Брюс вообще страдал комплексом болезней, объединявшихся тогда общим наименованием: подагра. В более поздние времена подагрой называли лишь солевые отложения в стопах ног. Первое серьезное уведомление о себе болезнь сделала в 1708 году. В мае этого года Брюс оправдывается перед государем в том, что не успел еще выправить книгу Брауна об артиллерии «за проклятою подагрою, которою одержим был больше четырех недель, а потом припала было горячка, от которой у меня так было повредились глаза, что долгое время не мог оных к многому читанию и писанию употребить». Шереметеву он сообщает, что долгое время «я мало говорить, не токмо писать мог».[621] Обладая приличной библиотекой по медицине и траволечению, Яков Вилимович пользовал себя сам, а также прибегал к помощи знахарки, жившей в Немецкой слободе. Дьяк артиллерийского приказа Павлов в отсутствие Брюса в Москве сам ездил в Немецкую слободу для того, чтобы достать лекарство для своего покровителя. Он так описывает свое посещение знахарки: «Изволила мне отдат лекарственной водки скляночку круглую, а денег за нее взять ничего не изволила, а приказала мне к милости твоей отписать: естли тебе, государю, и впредь такая ж водка понадобится, и чтоб ты… изволил к ней писать, а она и впред такую водку к милости твоей отпускать обещала».[622] «Лекарственная водка», надо полагать, была какой-то настойкой. Сам следя за своим здоровьем, Яков Вилимович долгое время не жаловался на сильное недомогание. Однако в письме к Макарову от 12 апреля 1723 года из Москвы он пишет: «Еще мне три атаки были в разных членах, тако что даст мне день или два походить, и то слехка, а потом каки схватит, что днем стать с постели подняться не мог.
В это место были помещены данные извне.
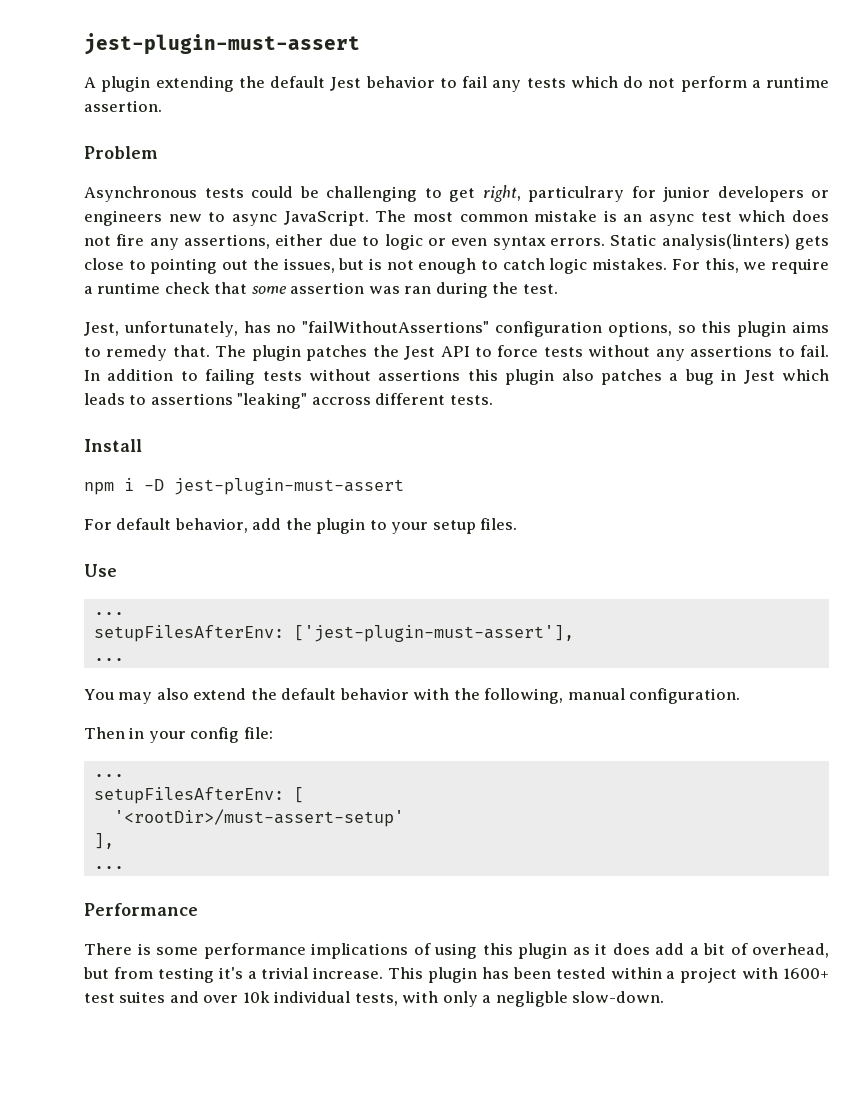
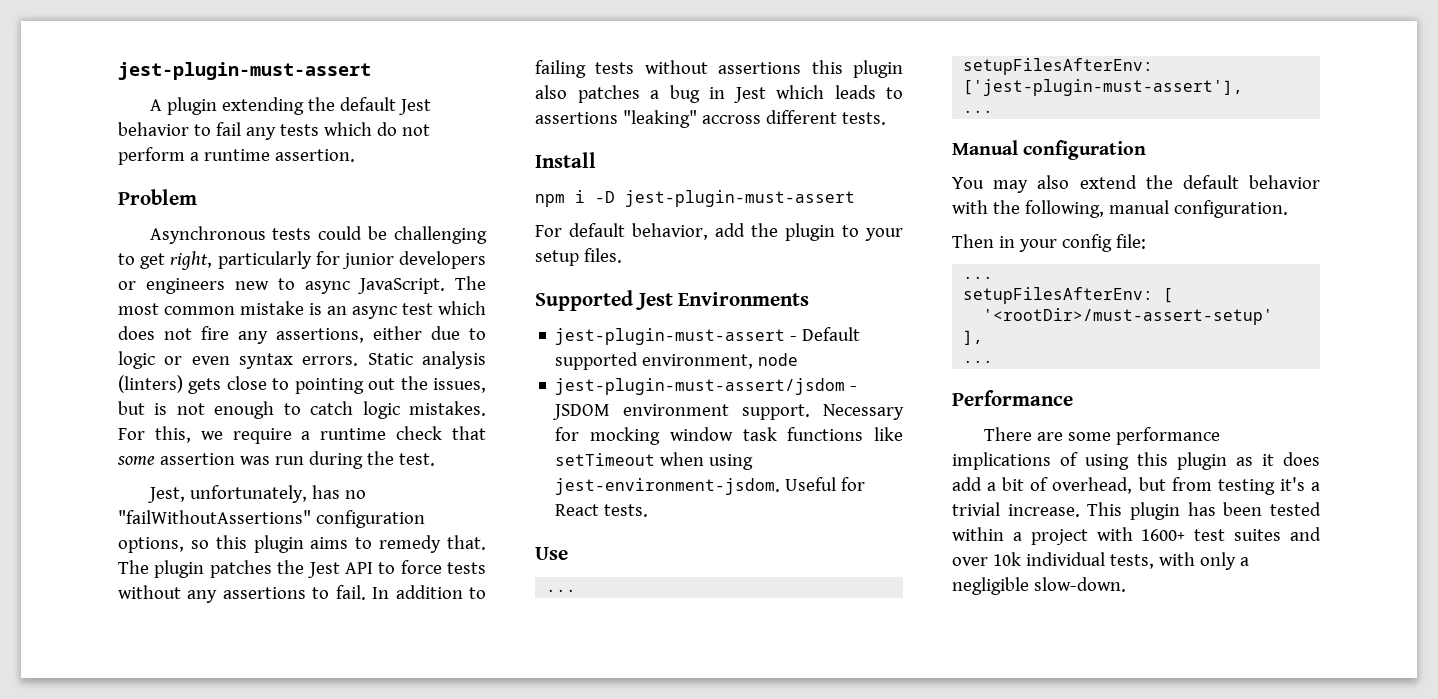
[528,186,624,202] particulrary -> [217,251,312,269] particularly
[661,234,790,250] analysis(linters) -> [422,351,487,369] [118,375,183,393] analysis (linters)
[404,286,432,294] ran -> [274,456,304,465] run
(518, 524) none -> [535,290,810,311] [555,327,861,345] [555,352,799,370] [555,378,858,395] [553,404,904,420] [555,427,903,445] [555,452,754,470] [555,477,866,495] [555,504,649,517] // Supported Jest Environments // jest-plugin-must-assert - Default supported environment, node // jest-plugin-must-assert/jsdom - JSDOM environment support. Necessary for mocking window task functions like setTimeout when using jest-environment-jsdom. Useful for React tests.
(124, 659) none -> [952,140,1147,160] // Manual configuration
[137,943,151,955] is -> [1036,432,1063,441] are
[495,991,568,1007] negligble -> [952,577,1029,595] negligible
По последнем нападении на меня… от его великое беспамятство… было пришел». На четвертый день после этого приступа «стал льготу себе видеть и в крепость приходить».[623] И все же Якову Вилимовичу довелось дожить до почтенного по тем временам возраста: он скончался в 1735 году шестидесяти пяти лет от роду.
Какое же наследство оставил Брюс? По нашим приблизительным подсчетам, за время службы ему было пожаловано порядка четырех-пяти тысяч четвертей земли и около полутора тысяч крестьянских дворов в Новгородском, Брянском, Козельском и Кексгольском уездах. Одно из первых крупных пожалований было сделано Брюсу государем в качестве награды за участие в разгроме корпуса Левенгаупта при деревне Лесной. Ему были даны в вотчину Брянские слободы, включавшие 219 дворов и 903 четверти земли. С угодий, отданных ему государем, можно было иметь 1070 копен сена. Годовой доход этой вотчины должен был составить 286 рублей. В 1711 году, вероятно, за участие в Прутском походе генерал получил выморочные имения Федора Пущина, Ивана Нелединского и Ивана Клементьева в Новгородском уезде. Общая их площадь составила 1098 четвертей земли. Но эти земли были практически не заселены и владение ими было более обременительно, нежели прибыльно, поскольку новому владельцу предстояло прежде заполнить их крестьянами. Правда, тогда же ему были отданы некоторые земли из дворцовых волостей в Смоленской губернии, приносившие доход 980 рублей в год, что могло компенсировать расходы, связанные с заселением земель в Новгородском уезде. Самое большое пожалование крестьянами, составлявшее 500 дворов, Яков Вилимович получил по случаю заключения мира со Швецией как участник переговоров. Указ от 21 октября 1721 года гласил: «За ево нынешнюю, показанную нам и государству нашему, верную службу на Нейштацком конгрессе в постановлении с короною швецкою вечного мира, определяем пятьсот дворов крестьян, в том числе двести дворов в Корелском уезде в Сердоблской погост, а достальные триста дворов дать из отписных или выморочных деревень в великороссийских городах».